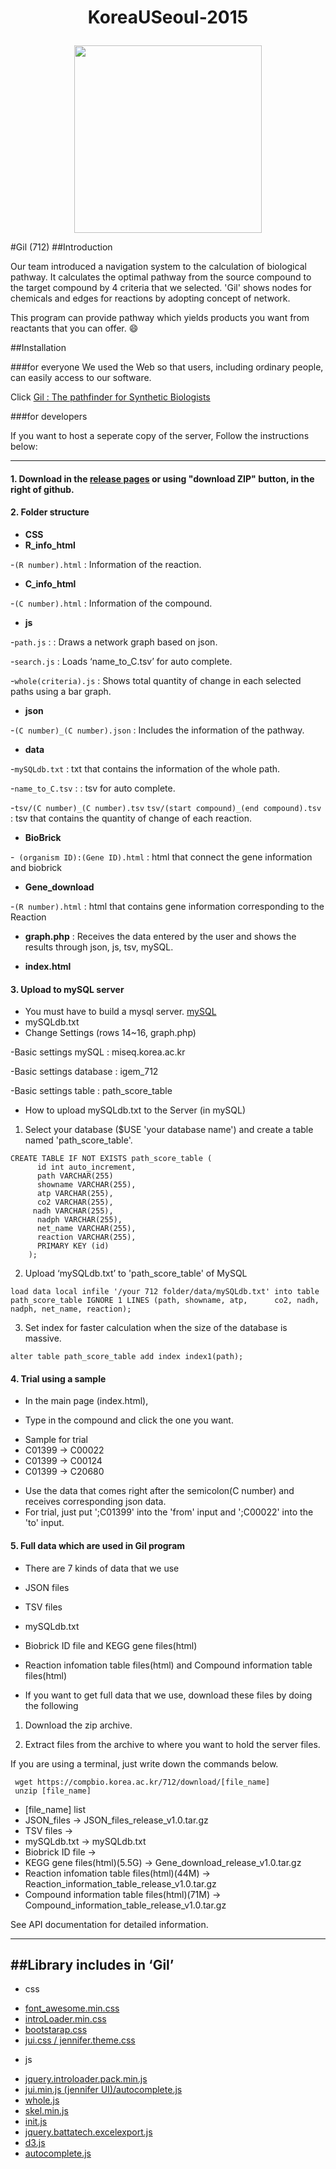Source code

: # <p align="center">KoreaUSeoul-2015</p>
<p align="center"><img width=300px height=300px src="http://compbio.korea.ac.kr/712/images/kuigem_bottom.png"></p>


#Gil (712)
##Introduction

Our team introduced a navigation system to the calculation of biological pathway. It calculates the optimal pathway from the source compound to the target compound by 4 criteria that we selected. 'Gil' shows nodes for chemicals and edges for reactions by adopting concept of network. 

This program can provide pathway which yields products you want from reactants that you can offer. :smile:

##Installation

###for everyone
We used the Web so that users, including ordinary people, can easily access to our software.

Click [Gil : The pathfinder for Synthetic Biologists](http://compbio.korea.ac.kr/712)

###for developers 

If you want to host a seperate copy of the server, Follow the instructions below:


---
#### 1. Download in the [release pages](https://github.com/igemsoftware/KoreaUSeoul-2015/releases) or using "download ZIP" button, in the right of github.

#### 2. Folder structure
+ __CSS__ 
+ __R_info_html__

 -`(R number).html` : Information of the reaction.
+ __C_info_html__
 
 -`(C number).html` : Information of the compound.
+ __js__
 
 -`path.js` : : Draws a network graph based on json.

 -`search.js` : Loads ‘name_to_C.tsv’ for auto complete.
 
 -`whole(criteria).js` : Shows total quantity of change in each selected paths using a bar graph.
+ __json__

 -`(C number)_(C number).json` : Includes the information of the pathway.
+ __data__

 -`mySQLdb.txt` : txt that contains the information of the whole path. 

 -`name_to_C.tsv` : : tsv for auto complete. 

 -`tsv/(C number)_(C number).tsv` `tsv/(start compound)_(end compound).tsv` : tsv that contains the quantity of change of each reaction.
+ __BioBrick__

 -` (organism ID):(Gene ID).html` : html that connect the gene information and biobrick

+ __Gene_download__

 -`(R number).html` : html that contains gene information corresponding to the Reaction

+ __graph.php__ : Receives the data entered by the user and shows the results through json, js, tsv, mySQL. 

+ __index.html__


#### 3. Upload to mySQL server 
+ You must have to build a mysql server. [mySQL](https://www.mysql.com/)
+ mySQLdb.txt
+ Change Settings (rows 14~16, graph.php)

 -Basic settings mySQL : miseq.korea.ac.kr 

 -Basic settings database : igem_712

 -Basic settings table : path_score_table


+ 	How to upload mySQLdb.txt to the Server (in mySQL)

 1) Select your database ($USE 'your database name') and create a table named 'path_score_table'.
```
CREATE TABLE IF NOT EXISTS path_score_table (
      id int auto_increment,
      path VARCHAR(255)
      showname VARCHAR(255),
      atp VARCHAR(255),
      co2 VARCHAR(255),
     nadh VARCHAR(255),
      nadph VARCHAR(255),
      net_name VARCHAR(255),
      reaction VARCHAR(255),
      PRIMARY KEY (id)
    );
```

  2) Upload ‘mySQLdb.txt’ to 'path_score_table' of MySQL
```
load data local infile '/your 712 folder/data/mySQLdb.txt' into table path_score_table IGNORE 1 LINES (path, showname, atp,      co2, nadh, nadph, net_name, reaction);
```

  3) Set index for faster calculation when the size of the database is massive.
```
alter table path_score_table add index index1(path);
```

#### 4. Trial using a sample
+ In the main page (index.html),

+ Type in the compound and click the one you want.
 - Sample for trial
 - C01399 -> C00022
 - C01399 -> C00124
 - C01399 -> C20680

+ Use the data that comes right after the semicolon(C number) and receives corresponding json data.
+ For trial, just put ';C01399' into the 'from' input and  ';C00022' into the 'to' input.

#### 5. Full data which are used in Gil program

+ There are 7 kinds of data that we use 

 - JSON files

 - TSV files

 - mySQLdb.txt

 - Biobrick ID file and KEGG gene files(html)

 - Reaction infomation table files(html) and Compound information table files(html)
 
+ If you want to get full data that we use, download these files by doing the following 
 
 1) Download the zip archive.
 
 2) Extract files from the archive to where you want to hold the server files.

  If you are using a terminal, just write down the commands below.
 ```
  wget https://compbio.korea.ac.kr/712/download/[file_name]
  unzip [file_name]
 ```
  - [file_name] list
  - JSON_files -> JSON_files_release_v1.0.tar.gz
  - TSV files ->
  - mySQLdb.txt -> mySQLdb.txt
  - Biobrick ID file ->
  - KEGG gene files(html)(5.5G) -> Gene_download_release_v1.0.tar.gz 
  - Reaction infomation table files(html)(44M) -> Reaction_information_table_release_v1.0.tar.gz
  - Compound information table files(html)(71M) -> Compound_information_table_release_v1.0.tar.gz
 





See API documentation for detailed information.


---
##Library includes in ‘Gil’
---
+ css
 - [font_awesome.min.css](https://fortawesome.github.io/Font-Awesome/get-started/)
 - [introLoader.min.css](http://factory.brainleaf.eu/jqueryIntroLoader/)
 - [bootstarap.css](http://getbootstrap.com/css/)
 - [ jui.css / jennifer.theme.css](https://github.com/seogi1004/jui)
+ js 
 - [jquery.introloader.pack.min.js](http://factory.brainleaf.eu/jqueryIntroLoader/)
 - [jui.min.js (jennifer UI)/autocomplete.js](https://github.com/seogi1004/jui)
 - [whole.js](https://github.com/PMSI-AlignAlytics/dimple/wiki)
 - [skel.min.js](https://github.com/n33/skel)
 - [init.js](http://templated.co/)
 - [jquery.battatech.excelexport.js](https://github.com/battatech/battatech_excelexport)
 - [d3.js](http://d3js.org/)
 - [autocomplete.js](http://www.brightpointinc.com/clients/brightpointinc.com/library/autocomplete/)



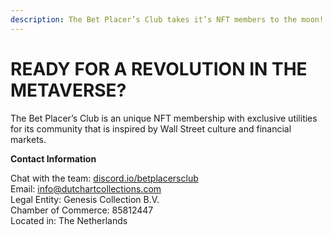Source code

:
 ```yaml
---
description: The Bet Placer’s Club takes it’s NFT members to the moon!
---
```


# READY FOR A REVOLUTION IN THE METAVERSE?

The Bet Placer’s Club is an unique NFT membership with exclusive utilities for its community that is inspired by Wall Street culture and financial markets.



**Contact Information**

Chat with the team: [discord.io/betplacersclub](https://discord.io/betplacersclub)\
Email: [info@dutchartcollections.com](mailto:info@dutchartcollections.com) \
Legal Entity: Genesis Collection B.V. \
Chamber of Commerce: 85812447 \
Located in: The Netherlands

- [What is being asked]:
Print nothing but the lines from the one containing "Chat with the" through the end of the listing above, exactly as written.

- [Solution]:
Chat with the team: [discord.io/betplacersclub](https://discord.io/betplacersclub)\
Email: [info@dutchartcollections.com](mailto:info@dutchartcollections.com) \
Legal Entity: Genesis Collection B.V. \
Chamber of Commerce: 85812447 \
Located in: The Netherlands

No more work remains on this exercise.